§ Aim of the exercise
Your answer must be an exact transcription of every record below, with the pictures omitted.

------------

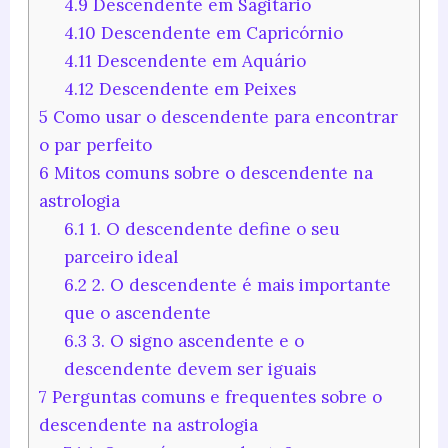
4.9
Descendente em Sagitário
4.10
Descendente em Capricórnio
4.11
Descendente em Aquário
4.12
Descendente em Peixes
5
Como usar o descendente para encontrar
o par perfeito
6
Mitos comuns sobre o descendente na
astrologia
6.1
1. O descendente define o seu
parceiro ideal
6.2
2. O descendente é mais importante
que o ascendente
6.3
3. O signo ascendente e o
descendente devem ser iguais
7
Perguntas comuns e frequentes sobre o
descendente na astrologia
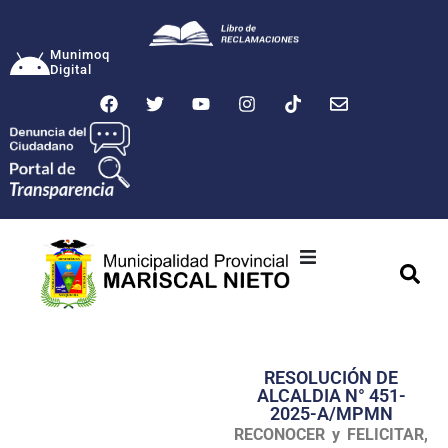
Munimoq
Digital
Ciudad
Municipalidad
RESOLUCIÓN DE
Transparencia
ALCALDIA N° 451-
2025-A/MPMN
Seguridad
RECONOCER y FELICITAR,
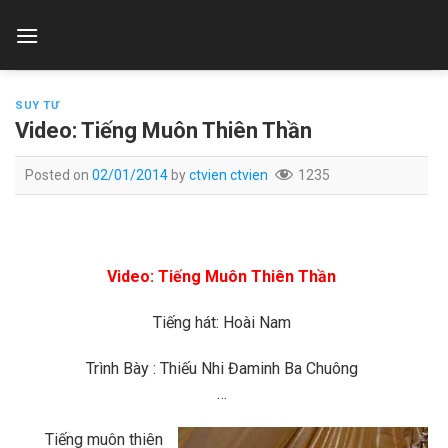
Skip
to
content
SUY TƯ
Video: Tiếng Muôn Thiên Thần
Posted on
02/01/2014
by
ctvien ctvien
1235
Video: Tiếng Muôn Thiên Thần
Tiếng hát: Hoài Nam
Trình Bày : Thiếu Nhi Đaminh Ba Chuông
…
Tiếng muôn thiên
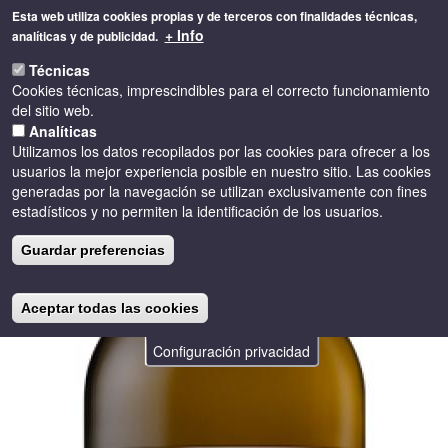
Pasar
Esta web utiliza cookies propias y de terceros con finalidades técnicas,
al
+ Info
analíticas y de publicidad.
contenido
Toggle
principal
Técnicas
naviga
Cookies técnicas, imprescindibles para el correcto funcionamiento
del sitio web.
Analíticas
Utilizamos los datos recopilados por las cookies para ofrecer a los
usuarios la mejor experiencia posible en nuestro sitio. Las cookies
generadas por la navegación se utilizan exclusivamente con fines
estadísticos y no permiten la identificación de los usuarios.
Guardar preferencias
Aceptar todas las cookies
Configuración privacidad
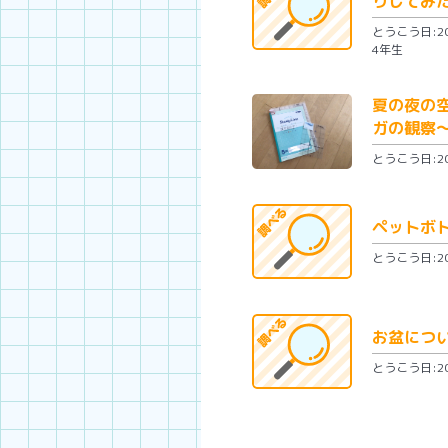
りしてみ
とうこう日:202
4年生
夏の夜の
ガの観察
とうこう日:202
ペットボ
とうこう日:202
お盆につ
とうこう日:202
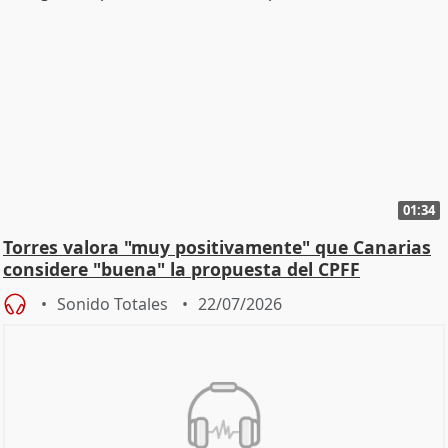
01:34
Torres valora "muy positivamente" que Canarias
considere "buena" la propuesta del CPFF
Sonido Totales
22/07/2026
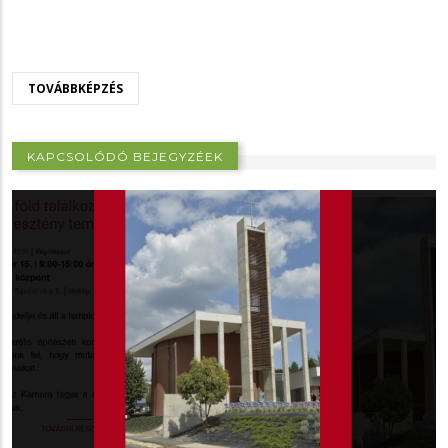
TOVÁBBKÉPZÉS
KAPCSOLÓDÓ BEJEGYZÉEK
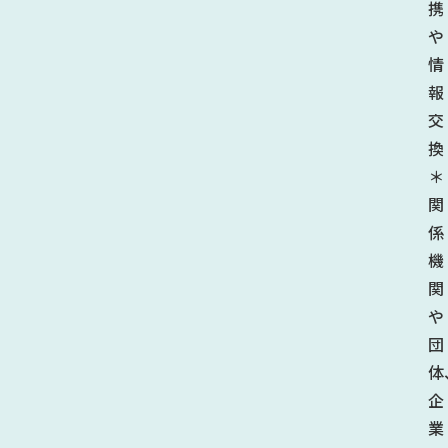
携
や
情
報
交
換
＊
関
係
機
関
や
団
体
企
業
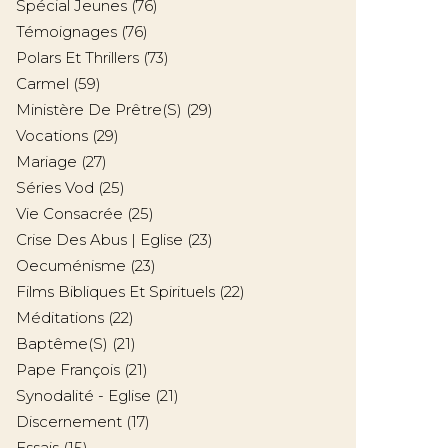
Spécial Jeunes
(76)
Témoignages
(76)
Polars Et Thrillers
(73)
Carmel
(59)
Ministère De Prêtre(s)
(29)
Vocations
(29)
Mariage
(27)
Séries Vod
(25)
Vie Consacrée
(25)
Crise Des Abus | Eglise
(23)
Oecuménisme
(23)
Films Bibliques Et Spirituels
(22)
Méditations
(22)
Baptême(s)
(21)
Pape François
(21)
Synodalité - Eglise
(21)
Discernement
(17)
Essais
(15)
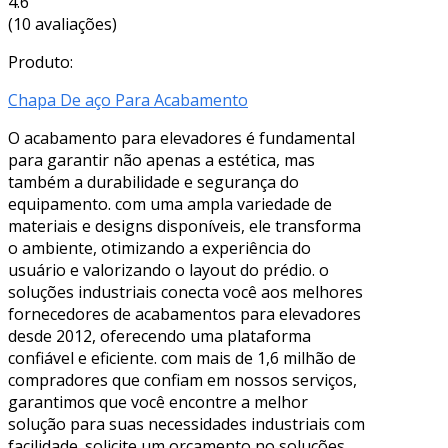
4.6
(10 avaliações)
Produto:
Chapa De aço Para Acabamento
O acabamento para elevadores é fundamental
para garantir não apenas a estética, mas
também a durabilidade e segurança do
equipamento. com uma ampla variedade de
materiais e designs disponíveis, ele transforma
o ambiente, otimizando a experiência do
usuário e valorizando o layout do prédio. o
soluções industriais conecta você aos melhores
fornecedores de acabamentos para elevadores
desde 2012, oferecendo uma plataforma
confiável e eficiente. com mais de 1,6 milhão de
compradores que confiam em nossos serviços,
garantimos que você encontre a melhor
solução para suas necessidades industriais com
facilidade. solicite um orçamento no soluções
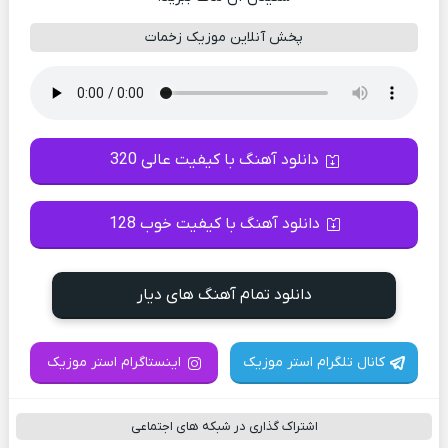
پخش آنلاین موزیک زخمات
دانلود آهنگ با کیفیت عالی 320
دانلود آهنگ با کیفیت خوب 128
دانلود تمام آهنگ های دیار
کانال تلگرام استر موزیک
اینستاگرام استر موزیک
اشتراک گذاری در شبکه های اجتماعی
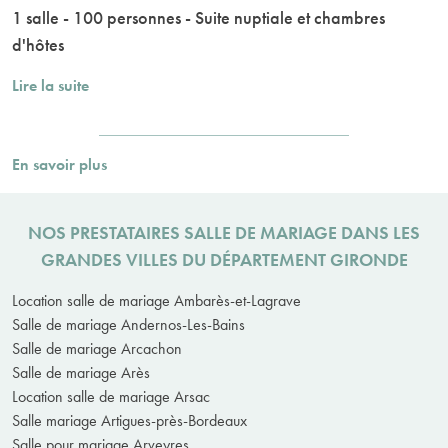
1 salle - 100 personnes - Suite nuptiale et chambres
d'hôtes
Lire la suite
En savoir plus
NOS PRESTATAIRES SALLE DE MARIAGE DANS LES
GRANDES VILLES DU DÉPARTEMENT GIRONDE
Location salle de mariage Ambarès-et-Lagrave
Salle de mariage Andernos-Les-Bains
Salle de mariage Arcachon
Salle de mariage Arès
Location salle de mariage Arsac
Salle mariage Artigues-près-Bordeaux
Salle pour mariage Arveyres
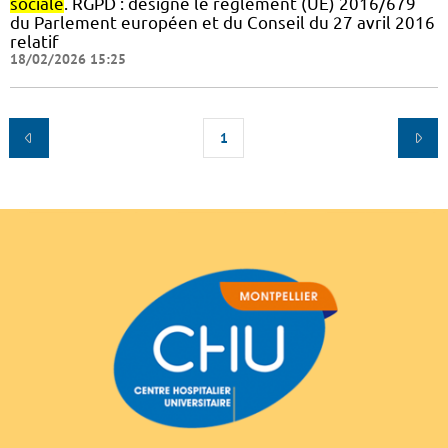
sociale
. RGPD : désigne le règlement (UE) 2016/679
du Parlement européen et du Conseil du 27 avril 2016
relatif
18/02/2026 15:25
1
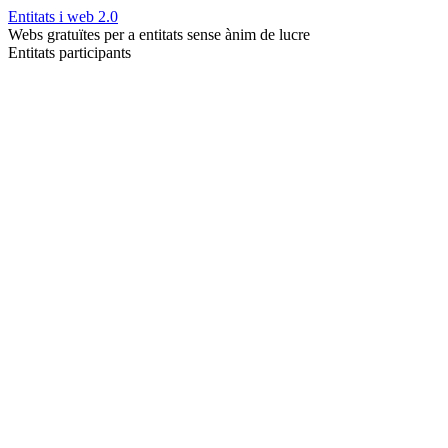
Entitats i web 2.0
Webs gratuïtes per a entitats sense ànim de lucre
Entitats participants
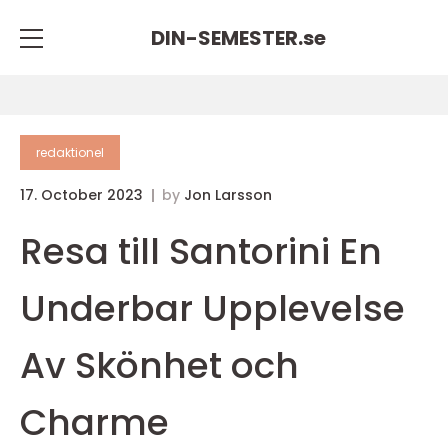
DIN-SEMESTER.
se
redaktionel
17. October 2023
by
Jon Larsson
Resa till Santorini En
Underbar Upplevelse
Av Skönhet och
Charme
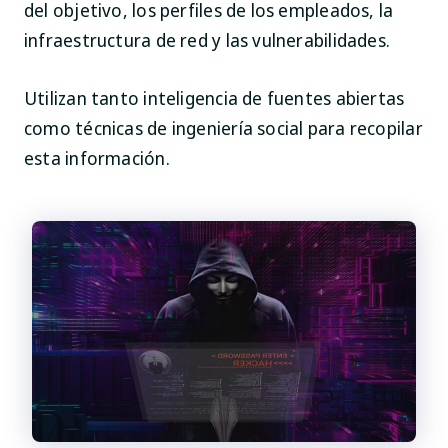
del objetivo, los perfiles de los empleados, la
infraestructura de red y las vulnerabilidades.
Utilizan tanto inteligencia de fuentes abiertas
como técnicas de ingeniería social para recopilar
esta información.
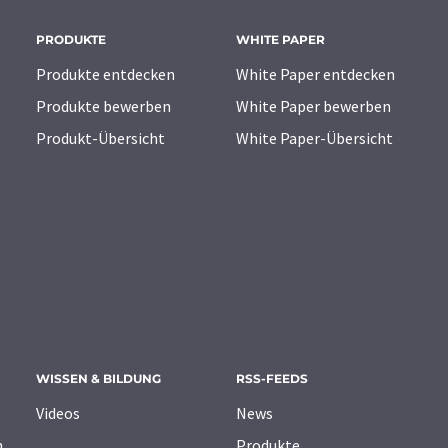
PRODUKTE
WHITE PAPER
Produkte entdecken
White Paper entdecken
Produkte bewerben
White Paper bewerben
Produkt-Übersicht
White Paper-Übersicht
WISSEN & BILDUNG
RSS-FEEDS
Videos
News
n
Produkte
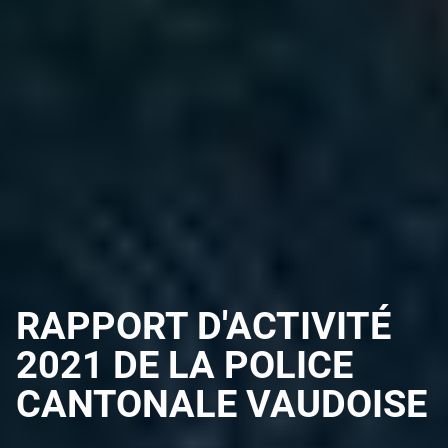
RAPPORT D'ACTIVITÉ
2021 DE LA POLICE
CANTONALE VAUDOISE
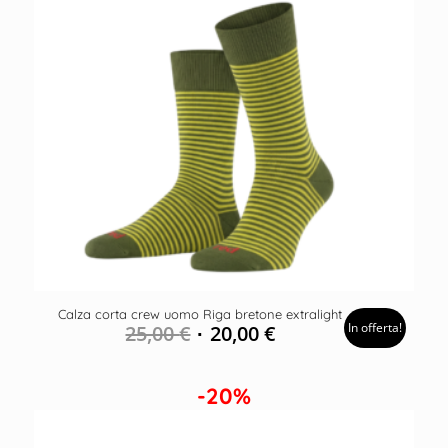
Calza corta crew uomo Riga bretone extralight
In offerta!
25,00
€
20,00
€
-20%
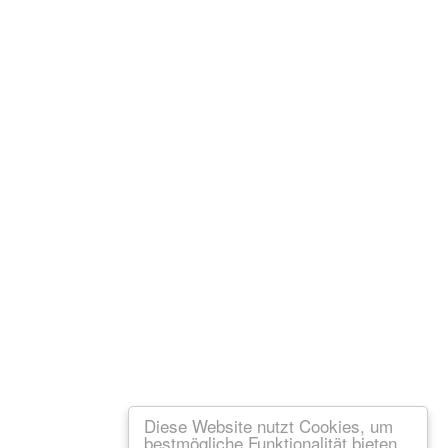
Diese Website nutzt Cookies, um
bestmögliche Funktionalität bieten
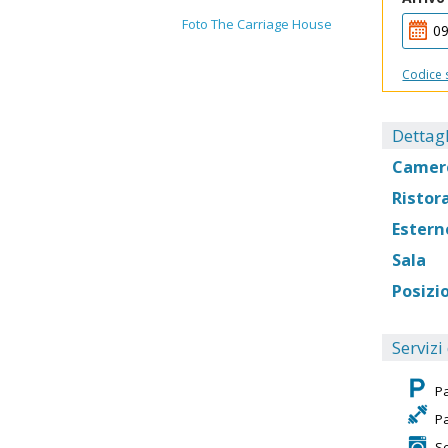
Foto The Carriage House
Codice 
Dettagl
Camer
Ristor
Estern
Sala
Posizi
Servizi
P
P
Se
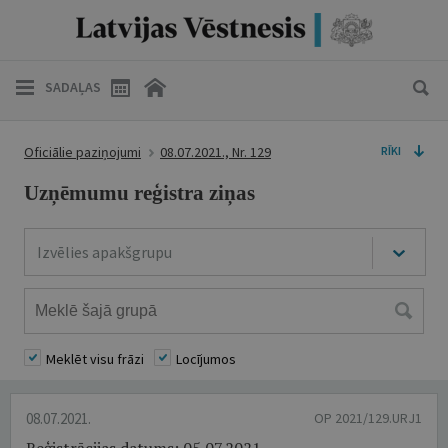
SADAĻAS
Oficiālie paziņojumi
08.07.2021., Nr. 129
RĪKI
Uzņēmumu reģistra ziņas
Izvēlies apakšgrupu
Meklēt visu frāzi
Locījumos
08.07.2021.
OP 2021/129.URJ1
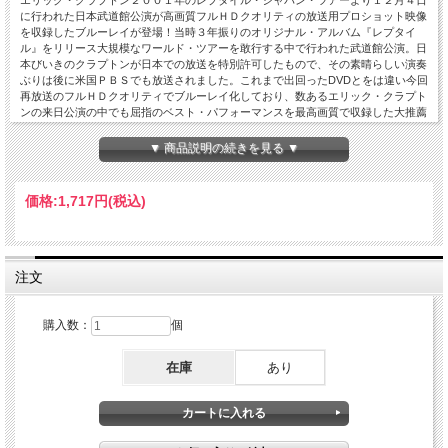
エリック・クラプトン２００１年のレプタイル・ジャパン・ツアーより１２月４日
に行われた日本武道館公演が高画質フルＨＤクオリティの放送用プロショット映像
を収録したブルーレイが登場！当時３年振りのオリジナル・アルバム『レプタイ
ル』をリリース大規模なワールド・ツアーを敢行する中で行われた武道館公演。日
本びいきのクラプトンが日本での放送を特別許可したもので、その素晴らしい演奏
ぶりは後に米国ＰＢＳでも放送されました。これまで出回ったDVDとをは違い今回
再放送のフルＨＤクオリティでブルーレイ化しており、数あるエリック・クラプト
ンの来日公演の中でも屈指のベスト・パフォーマンスを最高画質で収録した大推薦
のブルーレイ・タイトルです！Live at Budokan, Tokyo, Japan December 4th 2001
01. Key To The Highway 02. Reptile 03. Got You On My Mind 04. Tears In Heaven
▼ 商品説明の続きを見る ▼
05. Layla (Acoustic) 06. Bell Bottom Blues 07. Change The World 08. River Of Tears
09. Goin' Down Slow 10. She's Gone 11. I Want A Little Girl 12. Badge 13. Hoochie
Coochie Man 14. Five Long Years 15. Cocaine 16. Wonderful Tonight 17. Layla
価格:
1,717円
(税込)
(Electric) 18. Sunshine Of Your Love 19. Somewhere Over The Rainbow Eric
Clapton - guitar, vocals Andy Fairweather Low - guitar, vocals David Sancious -
keyboards, guitar, vocals Greg Phillinganes - keyboards Nathan East - bass, vocals
Steve Gadd - drums Full HD 1920x1080 Wide Screen 16:9 NTSC Linear PCM
Stereo 120min.
注文
購入数：
個
在庫
あり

------------

§ Reply
4.9
Descendente em Sagitário
4.10
Descendente em Capricórnio
4.11
Descendente em Aquário
4.12
Descendente em Peixes
5
Como usar o descendente para encontrar
o par perfeito
6
Mitos comuns sobre o descendente na
astrologia
6.1
1. O descendente define o seu
parceiro ideal
6.2
2. O descendente é mais importante
que o ascendente
6.3
3. O signo ascendente e o
descendente devem ser iguais
7
Perguntas comuns e frequentes sobre o
descendente na astrologia
Munimoq
Digital
Ciudad
Municipalidad
RESOLUCIÓN DE
Transparencia
ALCALDIA N° 451-
2025-A/MPMN
Seguridad
RECONOCER y FELICITAR,
Skip
to
content
SUY TƯ
Video: Tiếng Muôn Thiên Thần
Posted on
02/01/2014
by
ctvien ctvien
1235
Video: Tiếng Muôn Thiên Thần
Tiếng hát: Hoài Nam
Trình Bày : Thiếu Nhi Đaminh Ba Chuông
…
Tiếng muôn thiên
Pasar
Esta web utiliza cookies propias y de terceros con finalidades técnicas,
al
+ Info
analíticas y de publicidad.
contenido
Toggle
principal
Técnicas
naviga
Cookies técnicas, imprescindibles para el correcto funcionamiento
del sitio web.
Analíticas
Utilizamos los datos recopilados por las cookies para ofrecer a los
usuarios la mejor experiencia posible en nuestro sitio. Las cookies
generadas por la navegación se utilizan exclusivamente con fines
estadísticos y no permiten la identificación de los usuarios.
Guardar preferencias
Aceptar todas las cookies
Configuración privacidad
りしてみ
とうこう日:202
4年生
夏の夜の
ガの観察
とうこう日:202
ペットボ
とうこう日:202
お盆につ
とうこう日:202
01:34
Torres valora "muy positivamente" que Canarias
considere "buena" la propuesta del CPFF
Sonido Totales
22/07/2026
TOVÁBBKÉPZÉS
KAPCSOLÓDÓ BEJEGYZÉEK
携
や
情
報
交
換
＊
関
係
機
関
や
団
体
企
業
Spécial Jeunes
(76)
Témoignages
(76)
Polars Et Thrillers
(73)
Carmel
(59)
Ministère De Prêtre(s)
(29)
Vocations
(29)
Mariage
(27)
Séries Vod
(25)
Vie Consacrée
(25)
Crise Des Abus | Eglise
(23)
Oecuménisme
(23)
Films Bibliques Et Spirituels
(22)
Méditations
(22)
Baptême(s)
(21)
Pape François
(21)
Synodalité - Eglise
(21)
Discernement
(17)
Essais
(15)
4.6
(10 avaliações)
Produto:
Chapa De aço Para Acabamento
O acabamento para elevadores é fundamental
para garantir não apenas a estética, mas
também a durabilidade e segurança do
equipamento. com uma ampla variedade de
materiais e designs disponíveis, ele transforma
o ambiente, otimizando a experiência do
usuário e valorizando o layout do prédio. o
soluções industriais conecta você aos melhores
fornecedores de acabamentos para elevadores
desde 2012, oferecendo uma plataforma
confiável e eficiente. com mais de 1,6 milhão de
compradores que confiam em nossos serviços,
garantimos que você encontre a melhor
solução para suas necessidades industriais com
facilidade. solicite um orçamento no soluções
پخش آنلاین موزیک زخمات
دانلود آهنگ با کیفیت عالی 320
دانلود آهنگ با کیفیت خوب 128
دانلود تمام آهنگ های دیار
کانال تلگرام استر موزیک
اینستاگرام استر موزیک
اشتراک گذاری در شبکه های اجتماعی
1 salle - 100 personnes - Suite nuptiale et chambres
d'hôtes
Lire la suite
En savoir plus
NOS PRESTATAIRES SALLE DE MARIAGE DANS LES
GRANDES VILLES DU DÉPARTEMENT GIRONDE
Location salle de mariage Ambarès-et-Lagrave
Salle de mariage Andernos-Les-Bains
Salle de mariage Arcachon
Salle de mariage Arès
Location salle de mariage Arsac
Salle mariage Artigues-près-Bordeaux
Salle pour mariage Arveyres
sociale
. RGPD : désigne le règlement (UE) 2016/679
du Parlement européen et du Conseil du 27 avril 2016
relatif
18/02/2026 15:25
1
Entitats i web 2.0
Webs gratuïtes per a entitats sense ànim de lucre
Entitats participants
DIN-SEMESTER.
se
redaktionel
17. October 2023
by
Jon Larsson
Resa till Santorini En
Underbar Upplevelse
Av Skönhet och
Charme
del objetivo, los perfiles de los empleados, la
infraestructura de red y las vulnerabilidades.
Utilizan tanto inteligencia de fuentes abiertas
como técnicas de ingeniería social para recopilar
esta información.
PRODUKTE
WHITE PAPER
Produkte entdecken
White Paper entdecken
Produkte bewerben
White Paper bewerben
Produkt-Übersicht
White Paper-Übersicht
WISSEN & BILDUNG
RSS-FEEDS
Videos
News
n
Produkte
RAPPORT D'ACTIVITÉ
2021 DE LA POLICE
CANTONALE VAUDOISE
Calza corta crew uomo Riga bretone extralight
In offerta!
25,00
€
20,00
€
-20%
Diese Website nutzt Cookies, um
bestmögliche Funktionalität bieten
Foto The Carriage House
Codice 
Dettagl
Camer
Ristor
Estern
Sala
Posizi
Servizi
P
P
Se
SADAĻAS
Oficiālie paziņojumi
08.07.2021., Nr. 129
RĪKI
Uzņēmumu reģistra ziņas
Izvēlies apakšgrupu
Meklēt visu frāzi
Locījumos
08.07.2021.
OP 2021/129.URJ1
エリック・クラプトン２００１年のレプタイル・ジャパン・ツアーより１２月４日
に行われた日本武道館公演が高画質フルＨＤクオリティの放送用プロショット映像
を収録したブルーレイが登場！当時３年振りのオリジナル・アルバム『レプタイ
ル』をリリース大規模なワールド・ツアーを敢行する中で行われた武道館公演。日
本びいきのクラプトンが日本での放送を特別許可したもので、その素晴らしい演奏
ぶりは後に米国ＰＢＳでも放送されました。これまで出回ったDVDとをは違い今回
再放送のフルＨＤクオリティでブルーレイ化しており、数あるエリック・クラプト
ンの来日公演の中でも屈指のベスト・パフォーマンスを最高画質で収録した大推薦
のブルーレイ・タイトルです！Live at Budokan, Tokyo, Japan December 4th 2001
01. Key To The Highway 02. Reptile 03. Got You On My Mind 04. Tears In Heaven
▼ 商品説明の続きを見る ▼
05. Layla (Acoustic) 06. Bell Bottom Blues 07. Change The World 08. River Of Tears
09. Goin' Down Slow 10. She's Gone 11. I Want A Little Girl 12. Badge 13. Hoochie
Coochie Man 14. Five Long Years 15. Cocaine 16. Wonderful Tonight 17. Layla
価格:
1,717円
(税込)
(Electric) 18. Sunshine Of Your Love 19. Somewhere Over The Rainbow Eric
Clapton - guitar, vocals Andy Fairweather Low - guitar, vocals David Sancious -
keyboards, guitar, vocals Greg Phillinganes - keyboards Nathan East - bass, vocals
Steve Gadd - drums Full HD 1920x1080 Wide Screen 16:9 NTSC Linear PCM
Stereo 120min.
注文
購入数：
個
在庫
あり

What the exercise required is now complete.